The currently available treatment options (chemotherapy and radiotherapy) have limited therapeutic outcome against cancer, and are associated with severe side effects and high risk of recurrence. Recently, immunotherapeutic agents displayed promising results in clinical cancer treatment, and have therefore attracted attention from clinicians and cancer patients worldwide. The main advantage of cancer immunotherapy compared to conventional treatments is that it treats primary cancer, and prevents metastasis and recurrence as well. Consequently, cancer immunotherapy has become a gold standard option for cancer patients. Various immunotherapeutic antibodies and cell therapeutics are constantly being developed worldwide. The use of CAR T-cells and NK-cells (natural killer cells) are also reported to destroy tumors and to possitively change of the microenvironment they are set in.

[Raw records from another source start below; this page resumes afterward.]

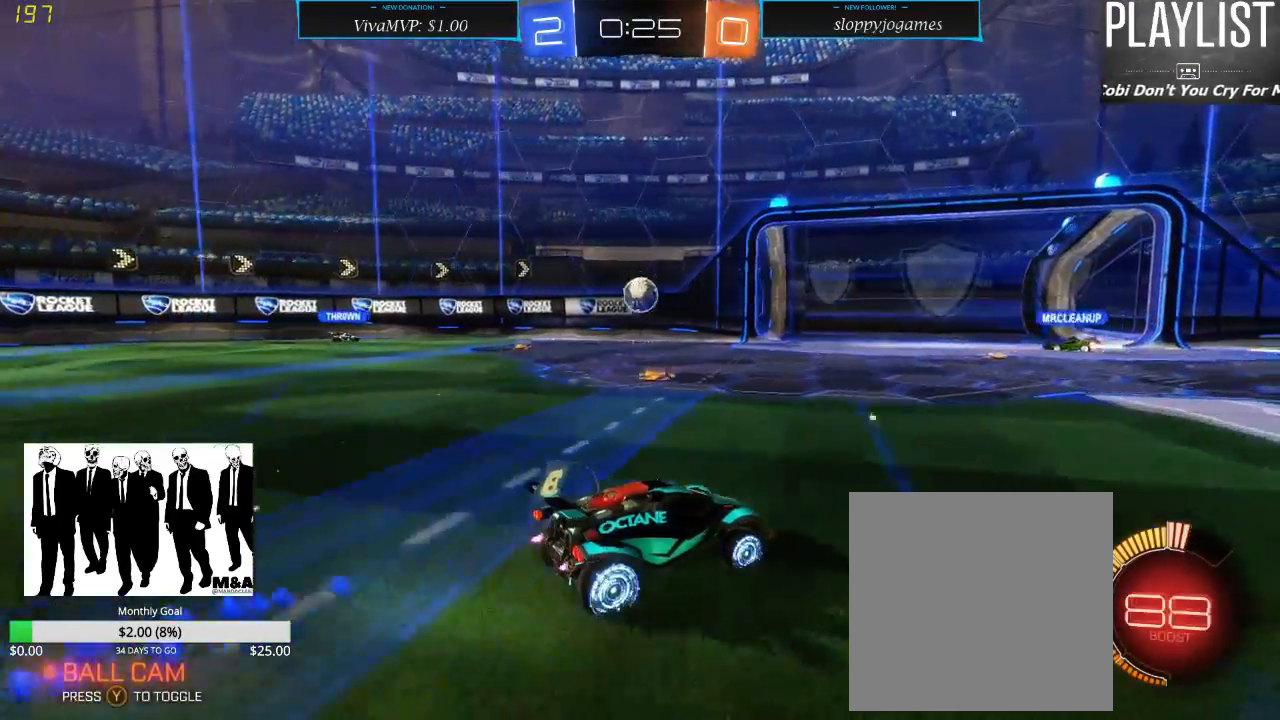
{"buttons": ["R2"], "left_stick": "center", "right_stick": "center", "events": [[17, "R1", "up"], [83, "left_stick", "left"], [200, "left_stick", "center"], [367, "left_stick", "right"], [433, "left_stick", "center"]]}
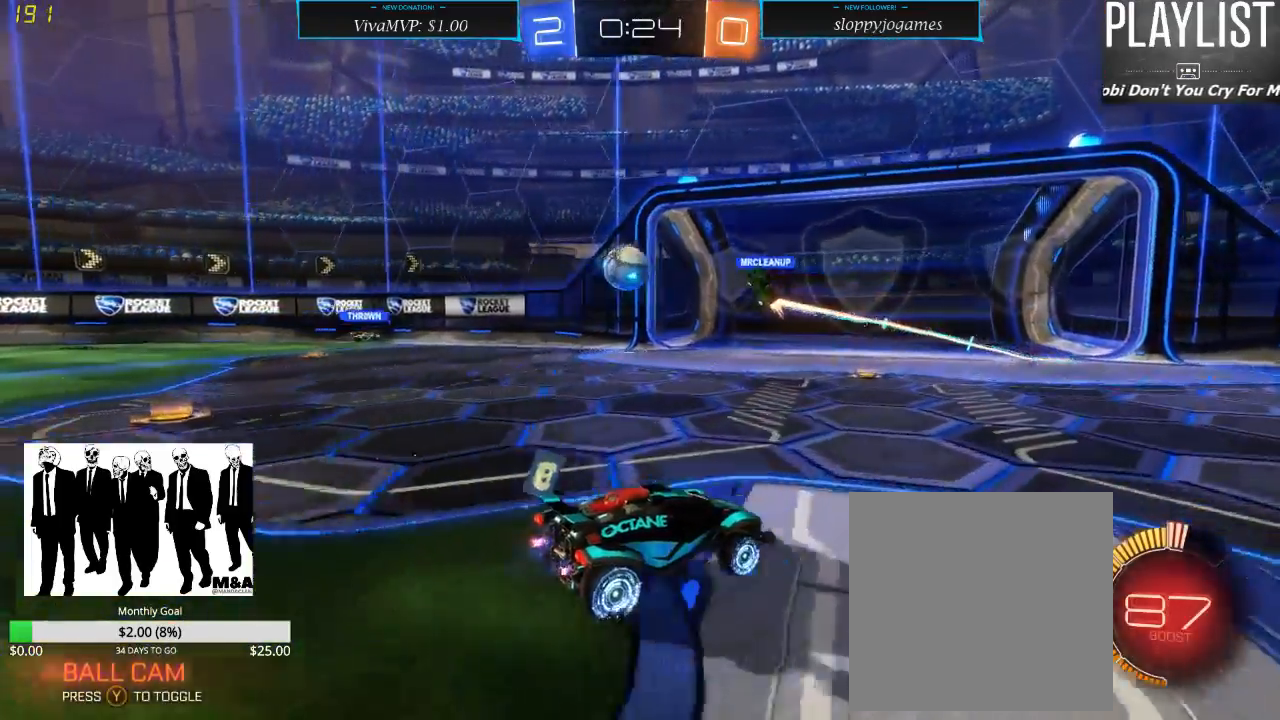
{"buttons": ["R2"], "left_stick": "down-left", "right_stick": "center", "events": [[417, "left_stick", "down-left"]]}
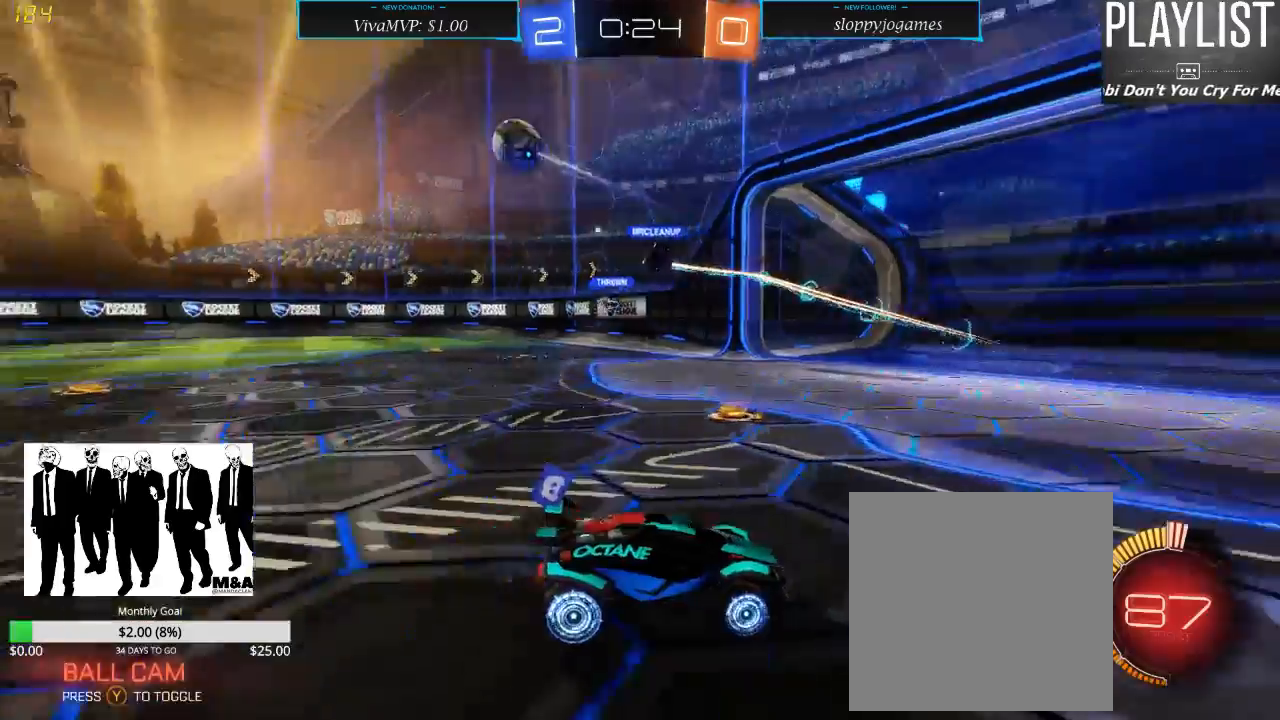
{"buttons": ["X", "R2"], "left_stick": "down-left", "right_stick": "center", "events": [[483, "X", "down"]]}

The AGYA members Mohamed Abou El-Enein (Medical and Health Sciences) and Maha Nasr (Pharmacy) are eager to identify and compare different potential CAR integration sites for NK-cells including recently described genetic safe harbor sites. Their aim is to establish a protocol for the efficient gene transfer into NK-cells using CRISPR-Cas (Clustered Regularly Interspaced Short Palindromic Repeats-associated protein) assisted targeted integration. Mohamed Abou El-Enein will assess the feasibility of engineering NK-cells for cancer immunotherapy during the first phase of the research work. As a continuation of this work he will modify these cells to optimize their ex vivo expansion and conduction of in vivo work. After the establishment and the validation of the potential of engineering NK-cells for cancer immunotherapy, the final phase of this research tandem project will be conducted by Maha Nasr focussing on the use of nanoparticles in conjugation with NK-cells in order to achieve a synergistic anticancer therapy or to use nanoparticles to deliver payload agents to NK-cells. The results of this study and the research cooperation will be made available here in due course.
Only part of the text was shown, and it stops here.